Safety Tips for LGBTQ+ Travelers
As a Latin-American country with a prevalent machismo culture and strong ties to the Catholic Church, there's an obvious and deep-seated stigma against LGBTQ+ individuals living in the Dominican Republic. However, big cities like Punta Cana and Santo Domingo also have a burgeoning gay scene, albeit a bit underground. Santo Domingo boasts a few LGBTQ+ bars, especially in the hip Zona Colonial neighborhood, for going out and dancing in a safe space. In resort towns like Punta Cana and Puerta Plata, the vibe is much more relaxed and open than conservative parts of the country.
Sex tourism is a lure for many travelers to the Dominican Republic, including gay men. Sex work itself isn't outlawed in the country, but minors looking for cash often get wrapped up into prostitution as well—which is illegal. A known scam is to bring back someone to your hotel room, only to have them rob you upon arrival, so always use your best judgment when making connections with strangers.
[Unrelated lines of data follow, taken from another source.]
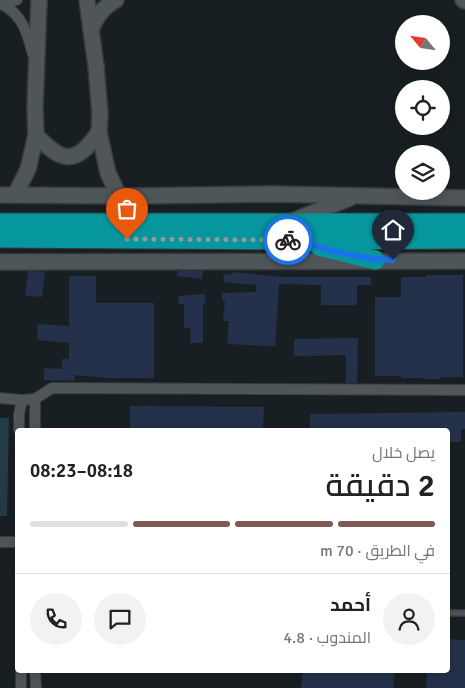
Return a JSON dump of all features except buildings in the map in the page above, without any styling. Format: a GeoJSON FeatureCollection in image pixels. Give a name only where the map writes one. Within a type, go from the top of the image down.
{"type":"FeatureCollection","features":[{"type":"Feature","properties":{"kind":"highway"},"geometry":{"type":"LineString","coordinates":[[0,223],[465,222]]}},
{"type":"Feature","properties":{"kind":"highway"},"geometry":{"type":"LineString","coordinates":[[0,238],[465,239]]}},
{"type":"Feature","properties":{"kind":"highway"},"geometry":{"type":"LineString","coordinates":[[299,240],[375,260]]}},
{"type":"Feature","properties":{"kind":"main road"},"geometry":{"type":"LineString","coordinates":[[7,195],[28,169],[36,135],[35,107],[39,0]]}},
{"type":"Feature","properties":{"kind":"main road"},"geometry":{"type":"LineString","coordinates":[[87,0],[96,66],[100,114],[99,132],[108,173],[119,196]]}},
{"type":"Feature","properties":{"kind":"main road"},"geometry":{"type":"LineString","coordinates":[[91,29],[101,11],[108,4],[116,0]]}},
{"type":"Feature","properties":{"kind":"main road"},"geometry":{"type":"LineString","coordinates":[[36,135],[45,146],[56,154],[72,157],[82,152],[91,144],[99,132]]}},
{"type":"Feature","properties":{"kind":"main road"},"geometry":{"type":"LineString","coordinates":[[7,195],[272,194],[458,198],[465,190]]}},
{"type":"Feature","properties":{"kind":"main road"},"geometry":{"type":"LineString","coordinates":[[286,223],[359,195]]}},
{"type":"Feature","properties":{"kind":"main road"},"geometry":{"type":"LineString","coordinates":[[0,262],[465,261]]}},
{"type":"Feature","properties":{"kind":"street"},"geometry":{"type":"LineString","coordinates":[[8,0],[17,0]]}},
{"type":"Feature","properties":{"kind":"street"},"geometry":{"type":"LineString","coordinates":[[0,4],[15,14],[24,25],[28,33],[37,70]]}},
{"type":"Feature","properties":{"kind":"street"},"geometry":{"type":"LineString","coordinates":[[0,398],[35,399],[52,388],[465,390]]}},
{"type":"Feature","properties":{"kind":"street"},"geometry":{"type":"LineString","coordinates":[[35,399],[35,428]]}},
{"type":"Feature","properties":{"kind":"street"},"geometry":{"type":"LineString","coordinates":[[19,428],[22,400]]}},
{"type":"Feature","properties":{"kind":"street"},"geometry":{"type":"LineString","coordinates":[[0,542],[15,542]]}},
{"type":"Feature","properties":{"kind":"street"},"geometry":{"type":"LineString","coordinates":[[21,673],[21,688]]}},
{"type":"Feature","properties":{"kind":"street"},"geometry":{"type":"LineString","coordinates":[[35,673],[36,688]]}},
{"type":"Feature","properties":{"kind":"lane"},"geometry":{"type":"LineString","coordinates":[[450,612],[465,612]]}},
{"type":"Feature","properties":{"kind":"shaded area"},"geometry":{"type":"Polygon","coordinates":[[[0,418],[9,418],[7,516],[0,516],[0,418]]]}},
{"type":"Feature","properties":{"kind":"way so far"},"geometry":{"type":"LineString","coordinates":[[127,239],[288,240]]}},
{"type":"Feature","properties":{"kind":"route"},"geometry":{"type":"LineString","coordinates":[[288,240],[299,240],[375,260],[393,260]]}}]}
Safety Tips for BIPOC Travelers
The Dominican Republic occupies the eastern half of the island of Hispaniola, while the much poorer nation of Haiti sits on the western half. Dominicans come in every shade of color but, on average, have lighter skin than their Haitian neighbors. Sadly, a long-running resentment toward Haitians moving to the Dominican Republic manifests itself in blatant racism toward people from Haiti, dark-skinned Dominicans, and even Black travelers.
It's not uncommon for Black travelers with dark skin to endure jeers on the street, with one of the most common being taunts about pelo malo—or "bad hair"—for individuals with Afros or natural hair. Black travelers have even been known to be stopped and questioned by the police or not permitted to enter nightclubs for no reason other than skin color. You're less likely to experience this racism in resort towns like Punta Cana or Puerta Plata, but these comments are common in Santo Domingo and other cities.
Safety Tips for Travelers
- Keep expensive items at home or in your hotel, including jewelry, high-priced electronics, and designer clothing.
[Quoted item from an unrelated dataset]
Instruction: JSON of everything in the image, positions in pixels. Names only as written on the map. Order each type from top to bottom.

- If you need to report any type of crime, including theft and sexual assault, call the tourist police by dialing 911.
- The Centers for Disease Control and Prevention doesn't require any vaccinations for visiting the Dominican Republic, but recommends hepatitis A and typhoid vaccines to most travelers.
- Carry around and use an effective insect repellant, as mosquitoes in the Dominican Republic can carry the Zika virus, malaria, and dengue fever.
- Ask your hotel to call and reserve a taxi to be sure it's from a reputable company. In most major cities, you can also use your phone to hail a ride from services such as Uber or Cabify.
- Register with your embassy or consulate before traveling to the Dominican Republic so if an emergency does arise, your home country is already aware of your health needs and travel plans.